Additionally, while our primary emphasis is on PET tracers like eFNP-59, we utilized available optical imaging agents (fluorescent cholesterol) due to logistical constraints on availability of the radiotracer and as an independent measure of cholesterol utilization. Although fluorescence-based imaging has a lower sensitivity compared with PET tracers, it can provide relative quantification of differences in uptake.
eFNP-59 presents numerous benefits over the previous iodinated version of the compound. The poor safety profile, onerous synthetic protocols, and poor image quality restricted the iodinated version (131I-NP59) of this tracer to detecting diseases of the adrenal cortex. Use of 131I-NP59 has been discontinued in the United States (42). eFNP-59 overcomes many of these limitations of the previous generations of this tracer, and initial studies in humans show ideal imaging characteristics and no toxicity. Although other tools (such as mass cytometry) may also provide insights into T cell activation through surrogate cell markers, metabolic changes such as uptake of cholesterol in T cells offer a more direct indication of their activation status and functionality. Our radiotracer, eFNP-59, not only benefits from an established safety profile in humans but also exhibits heightened sensitivity for detection. In situations where subtle changes necessitate enhanced sensitivity, our radiotracer may offer a valuable alternative. These studies provide a roadmap for future studies and potential clinical translation of this radiotracer for monitoring treatment with ICIs in a wide variety of cancers.

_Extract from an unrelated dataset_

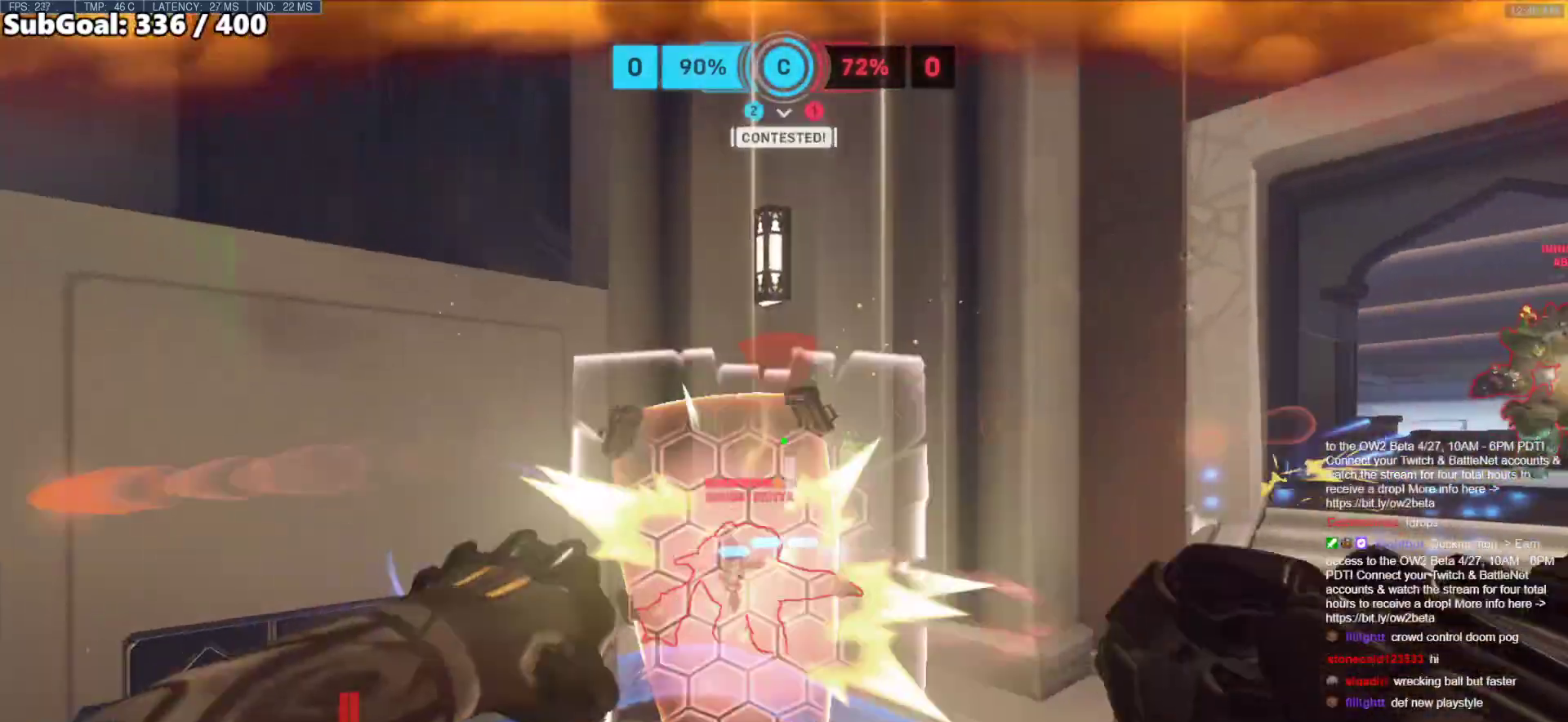
{"keys": ["a"], "mouse": [], "events": [[33, "d", "up"], [67, "s", "up"], [167, "e", "down"], [167, "w", "down"], [267, "e", "up"], [300, "w", "up"]]}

Overall, efficacy of eFNP-59 for identifying activated, antitumor immune cells in mice, combined with relevance of cholesterol uptake in activated T cells in humans, support future testing of this radiotracer to stratify patients and monitor response to ICIs in TNBC and possibly other malignancies. This radiotracer could be used in TNBC before biopsy or surgery, followed by isolation of T cells and ex vivo imaging of accumulation. Alternatively, since early responses to ICI therapy include activation of peripheral blood CD8+ T cells enriched for antitumor T cell clones, changes in accumulation of radiotracer in blood samples collected before and after treatment could monitor efficacy of these drugs. Future studies will investigate these potential applications of eFNP-59 for prediction and treatment monitoring with ICIs in mouse models of breast cancer and ultimately patients.

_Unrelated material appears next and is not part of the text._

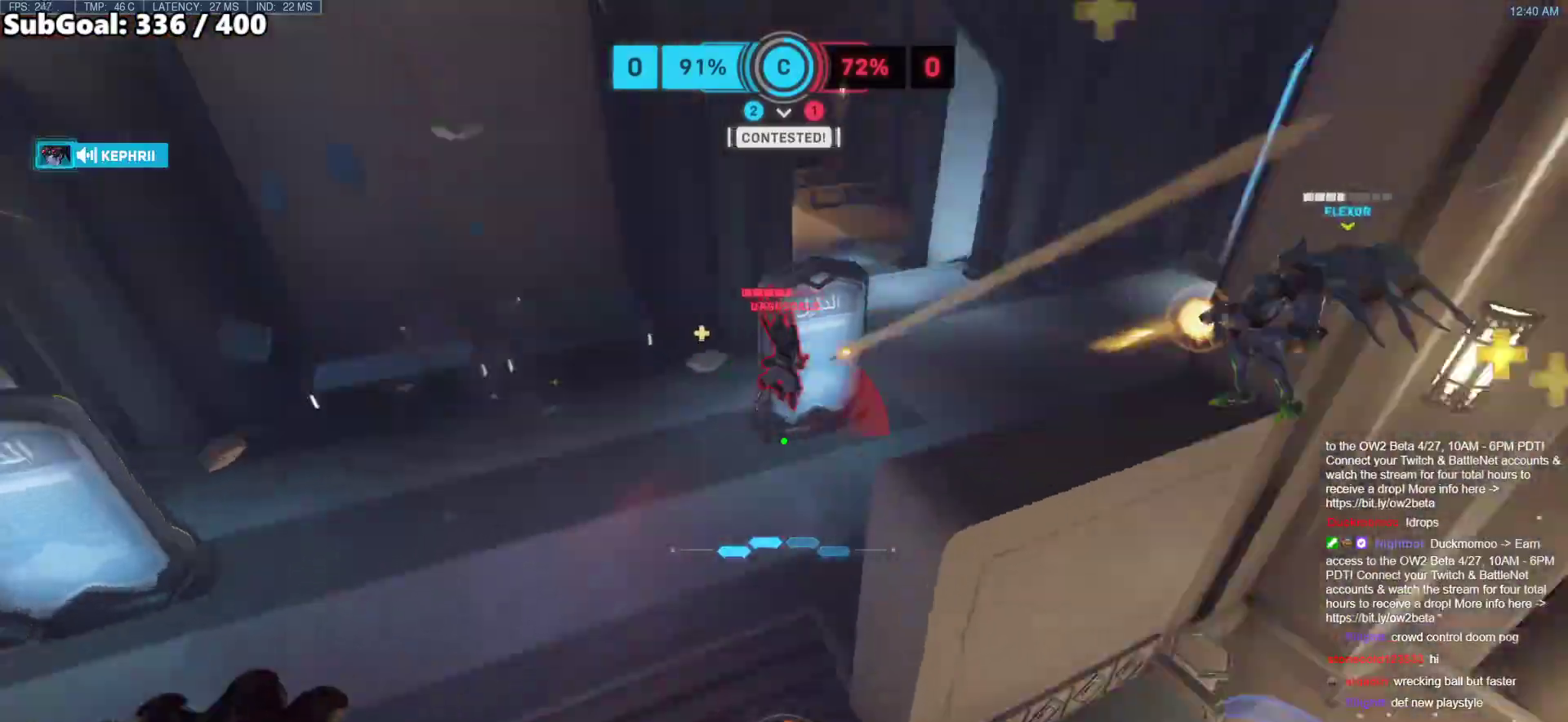
{"keys": ["a", "w"], "mouse": [], "events": [[367, "w", "down"]]}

Sex as a biological variable. In this study, we utilized female mice due to the commonality of breast cancer in female humans. It is unknown whether the findings are relevant for male mice.
Cell lines. We cultured mouse EO771 (ATCC) and AT-3 (EMD Millipore) breast cancer cells and C57BL/6J mouse mammary fibroblasts (gift of Harold Moses, Vanderbilt University) in DMEM base media (Gibco, 11965) supplemented with 10% FBS, 1% GlutaMax (Thermo Fisher Scientific, 35050061), and 1% penicillin-streptomycin (Gibco, 15140148). We maintained all cells in a humidified 37°C incubator with 5% CO2.
Mouse tumor models. We implanted 5 × 105 EO771 or AT-3 mouse mammary tumor cell lines and 1 × 105 mouse mammary fibroblasts orthotopically into fourth inguinal mammary fat pads of 6- to 8-week-old female C57BL/6J female mice (The Jackson Laboratory) (48). We housed mice in specific pathogen–free housing facilities maintained by the Unit for Laboratory Animal Medicine at the University of Michigan. Three days after implanting cells, we randomly assigned mice to treatment with anti–PD-1 antibody (10 mg/kg intraperitoneal) (BioXCell, CD279) or isotype/vehicle control administered every 3 days for 4 total doses. We measured growth of orthotopic tumors with calipers twice per week, quantifying tumor size for each mouse as mm2 by multiplying orthogonal length × width measurements. We euthanized mice at a predetermined humane endpoint of tumor size, which defined time of censoring for survival analyses.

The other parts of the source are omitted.